A couple days ago my husband and I began to crack the walnuts, and then to pick the nut meats out, which is a challenge in itself. I swear that black walnuts are the most difficult nuts (except for maybe hickory nuts) to crack.
Now that I had the shelled nuts, I was ready to begin baking with them. I selected a hundred-year-old nut bread recipe. Any type of nuts could be used in the recipe–but black walnuts would have commonly been used in the early 1900s.
The Black Walnut Bread was easy to make, and it was a taste treat with the embedded, robust, savory pieces of black walnut. This recipe is a keeper.
1 cup black walnuts, chopped (or other type of nut)

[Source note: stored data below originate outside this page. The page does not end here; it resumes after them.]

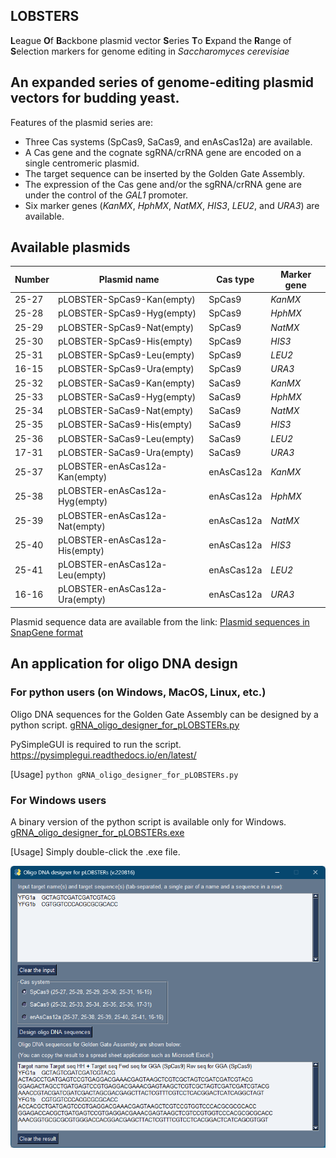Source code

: ## LOBSTERS
**L**eague **O**f **B**ackbone plasmid vector **S**eries **T**o **E**xpand the **R**ange of **S**election markers for genome editing in <I>Saccharomyces cerevisiae</I>

## An expanded series of genome-editing plasmid vectors for budding yeast.
Features of the plasmid series are:
- Three Cas systems (SpCas9, SaCas9, and enAsCas12a) are available.
- A Cas gene and the cognate sgRNA/crRNA gene are encoded on a single centromeric plasmid.
- The target sequence can be inserted by the Golden Gate Assembly.
- The expression of the Cas gene and/or the sgRNA/crRNA gene are under the control of the <I>GAL1</I> promoter.
- Six marker genes (<I>KanMX</I>, <I>HphMX</I>, <I>NatMX</I>, <I>HIS3</I>, <I>LEU2</I>, and <I>URA3</I>) are available.

## Available plasmids
|  Number  | Plasmid name                 | Cas type     |  Marker gene  |
| -------- | ---------------------------- | ------------ | ------------- |
|  25-27   | pLOBSTER-SpCas9-Kan(empty)   |  SpCas9      | <I>KanMX </I> |
|  25-28   | pLOBSTER-SpCas9-Hyg(empty)   |  SpCas9      | <I>HphMX </I> |
|  25-29   | pLOBSTER-SpCas9-Nat(empty)   |  SpCas9      | <I>NatMX </I> |
|  25-30   | pLOBSTER-SpCas9-His(empty)   |  SpCas9      | <I> HIS3 </I> |
|  25-31   | pLOBSTER-SpCas9-Leu(empty)   |  SpCas9      | <I> LEU2 </I> |
|  16-15   | pLOBSTER-SpCas9-Ura(empty)   |  SpCas9      | <I> URA3 </I> |
|  25-32   | pLOBSTER-SaCas9-Kan(empty)   |  SaCas9      | <I>KanMX </I> |
|  25-33   | pLOBSTER-SaCas9-Hyg(empty)   |  SaCas9      | <I>HphMX </I> |
|  25-34   | pLOBSTER-SaCas9-Nat(empty)   |  SaCas9      | <I>NatMX </I> |
|  25-35   | pLOBSTER-SaCas9-His(empty)   |  SaCas9      | <I> HIS3 </I> |
|  25-36   | pLOBSTER-SaCas9-Leu(empty)   |  SaCas9      | <I> LEU2 </I> |
|  17-31   | pLOBSTER-SaCas9-Ura(empty)   |  SaCas9      | <I> URA3 </I> |
|  25-37   |pLOBSTER-enAsCas12a-Kan(empty)|  enAsCas12a  | <I>KanMX </I> |
|  25-38   |pLOBSTER-enAsCas12a-Hyg(empty)|  enAsCas12a  | <I>HphMX </I> |
|  25-39   |pLOBSTER-enAsCas12a-Nat(empty)|  enAsCas12a  | <I>NatMX </I> |
|  25-40   |pLOBSTER-enAsCas12a-His(empty)|  enAsCas12a  | <I> HIS3 </I> |
|  25-41   |pLOBSTER-enAsCas12a-Leu(empty)|  enAsCas12a  | <I> LEU2 </I> |
|  16-16   |pLOBSTER-enAsCas12a-Ura(empty)|  enAsCas12a  | <I> URA3 </I> |

Plasmid sequence data are available from the link: [Plasmid sequences in SnapGene format](https://github.com/poccopen/LOBSTERS/tree/main/pLOBSTERs_SnapGene)

## An application for oligo DNA design
### For python users (on Windows, MacOS, Linux, etc.)
Oligo DNA sequences for the Golden Gate Assembly can be designed by a python script. [gRNA_oligo_designer_for_pLOBSTERs.py](https://github.com/poccopen/LOBSTERS/tree/main/gRNA_oligo_designer_for_pLOBSTERs.py)

PySimpleGUI is required to run the script. https://pysimplegui.readthedocs.io/en/latest/

[Usage] `python gRNA_oligo_designer_for_pLOBSTERs.py`

### For Windows users
A binary version of the python script is available only for Windows. [gRNA_oligo_designer_for_pLOBSTERs.exe](https://www.dropbox.com/s/k9lh0sh21y4bi90/gRNA_oligo_designer_for_pLOBSTERs.exe?dl=0)

[Usage] Simply double-click the .exe file.

![Screen shot](https://github.com/poccopen/LOBSTERS/blob/main/gRNA_oligo_designer_for_pLOBSTERs.png)
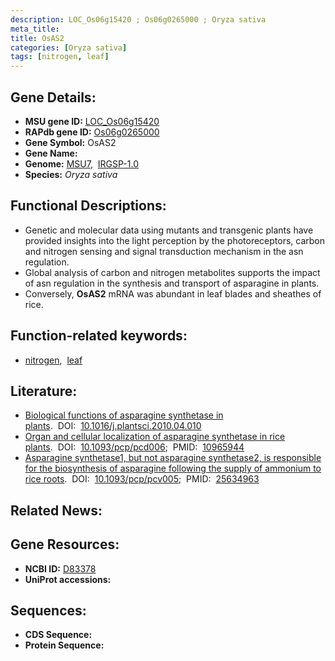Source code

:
 ```yaml
---
description: LOC_Os06g15420 ; Os06g0265000 ; Oryza sativa
meta_title:
title: OsAS2
categories: [Oryza sativa]
tags: [nitrogen, leaf]
---
```


## Gene Details:
- **MSU gene ID:** [LOC_Os06g15420](http://rice.uga.edu/cgi-bin/ORF_infopage.cgi?orf=LOC_Os06g15420)  
- **RAPdb gene ID:** [Os06g0265000](https://rapdb.dna.affrc.go.jp/locus/?name=Os06g0265000)  
- **Gene Symbol:** OsAS2
- **Gene Name:**
- **Genome:**  [MSU7](http://rice.uga.edu/),&nbsp;&nbsp;[IRGSP-1.0](https://rapdb.dna.affrc.go.jp/download/irgsp1.html)
- **Species:** *Oryza sativa*

## Functional Descriptions:
   - Genetic and molecular data using mutants and transgenic plants have provided insights into the light perception by the photoreceptors, carbon and nitrogen sensing and signal transduction mechanism in the asn regulation.
   - Global analysis of carbon and nitrogen metabolites supports the impact of asn regulation in the synthesis and transport of asparagine in plants.
   - Conversely, **OsAS2** mRNA was abundant in leaf blades and sheathes of rice.

## Function-related keywords:
   - [nitrogen](/tags/nitrogen/),&nbsp;&nbsp;[leaf](/tags/leaf/)

## Literature:
   - [Biological functions of asparagine synthetase in plants](https://www.doi.org/10.1016/j.plantsci.2010.04.010).&nbsp;&nbsp;DOI:&nbsp;&nbsp;[10.1016/j.plantsci.2010.04.010](https://www.doi.org/10.1016/j.plantsci.2010.04.010)
   - [Organ and cellular localization of asparagine synthetase in rice plants](https://www.doi.org/10.1093/pcp/pcd006).&nbsp;&nbsp;DOI:&nbsp;&nbsp;[10.1093/pcp/pcd006](https://www.doi.org/10.1093/pcp/pcd006);&nbsp;&nbsp;PMID:&nbsp;&nbsp;[10965944](https://pubmed.ncbi.nlm.nih.gov/10965944/)
   - [Asparagine synthetase1, but not asparagine synthetase2, is responsible for the biosynthesis of asparagine following the supply of ammonium to rice roots](https://www.doi.org/10.1093/pcp/pcv005).&nbsp;&nbsp;DOI:&nbsp;&nbsp;[10.1093/pcp/pcv005](https://www.doi.org/10.1093/pcp/pcv005);&nbsp;&nbsp;PMID:&nbsp;&nbsp;[25634963](https://pubmed.ncbi.nlm.nih.gov/25634963/)

## Related News:

## Gene Resources:
- **NCBI ID:**  [D83378](http://www.ncbi.nlm.nih.gov/nuccore/D83378)
- **UniProt accessions:** [](https://www.uniprot.org/uniprotkb//entry)

## Sequences:
- **CDS Sequence:**
- **Protein Sequence:**
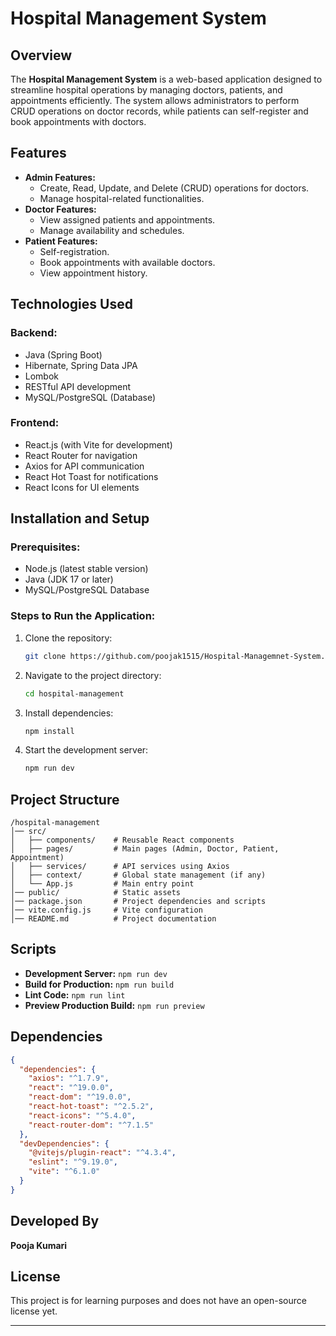 # Hospital Management System

## Overview
The **Hospital Management System** is a web-based application designed to streamline hospital operations by managing doctors, patients, and appointments efficiently. The system allows administrators to perform CRUD operations on doctor records, while patients can self-register and book appointments with doctors.

## Features
- **Admin Features:**
  - Create, Read, Update, and Delete (CRUD) operations for doctors.
  - Manage hospital-related functionalities.
- **Doctor Features:**
  - View assigned patients and appointments.
  - Manage availability and schedules.
- **Patient Features:**
  - Self-registration.
  - Book appointments with available doctors.
  - View appointment history.

## Technologies Used
### Backend:
- Java (Spring Boot)
- Hibernate, Spring Data JPA
- Lombok
- RESTful API development
- MySQL/PostgreSQL (Database)

### Frontend:
- React.js (with Vite for development)
- React Router for navigation
- Axios for API communication
- React Hot Toast for notifications
- React Icons for UI elements

## Installation and Setup
### Prerequisites:
- Node.js (latest stable version)
- Java (JDK 17 or later)
- MySQL/PostgreSQL Database

### Steps to Run the Application:
1. Clone the repository:
   ```sh
   git clone https://github.com/poojak1515/Hospital-Managemnet-System.git
   ```
2. Navigate to the project directory:
   ```sh
   cd hospital-management
   ```
3. Install dependencies:
   ```sh
   npm install
   ```
4. Start the development server:
   ```sh
   npm run dev
   ```

## Project Structure
```
/hospital-management
│── src/
│   ├── components/    # Reusable React components
│   ├── pages/         # Main pages (Admin, Doctor, Patient, Appointment)
│   ├── services/      # API services using Axios
│   ├── context/       # Global state management (if any)
│   └── App.js         # Main entry point
│── public/            # Static assets
│── package.json       # Project dependencies and scripts
│── vite.config.js     # Vite configuration
│── README.md          # Project documentation
```

## Scripts
- **Development Server:** `npm run dev`
- **Build for Production:** `npm run build`
- **Lint Code:** `npm run lint`
- **Preview Production Build:** `npm run preview`

## Dependencies
```json
{
  "dependencies": {
    "axios": "^1.7.9",
    "react": "^19.0.0",
    "react-dom": "^19.0.0",
    "react-hot-toast": "^2.5.2",
    "react-icons": "^5.4.0",
    "react-router-dom": "^7.1.5"
  },
  "devDependencies": {
    "@vitejs/plugin-react": "^4.3.4",
    "eslint": "^9.19.0",
    "vite": "^6.1.0"
  }
}
```

## Developed By
**Pooja Kumari**

## License
This project is for learning purposes and does not have an open-source license yet.

---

Preheat oven to 350° F. Grease two loaf pans. Put the flour, sugar, baking powder, and salt into a mixing bowl, and stir to combine. Add egg and milk, and stir just enough to blend the ingredients. Add the black walnuts, and gently stir to spread the nuts throughout the batter. Pour into the greased pans. Bake about 40 minutes or until a toothpick inserted in the bread comes out clean.
I couldn’t figure out why the old recipe said that after the batter was poured into the loaf pans that they should “stand aside to raise twenty minutes” before baking. Since this recipe called for baking powder (and not yeast), it didn’t seem like it needed to rise prior to baking so I ignored that step.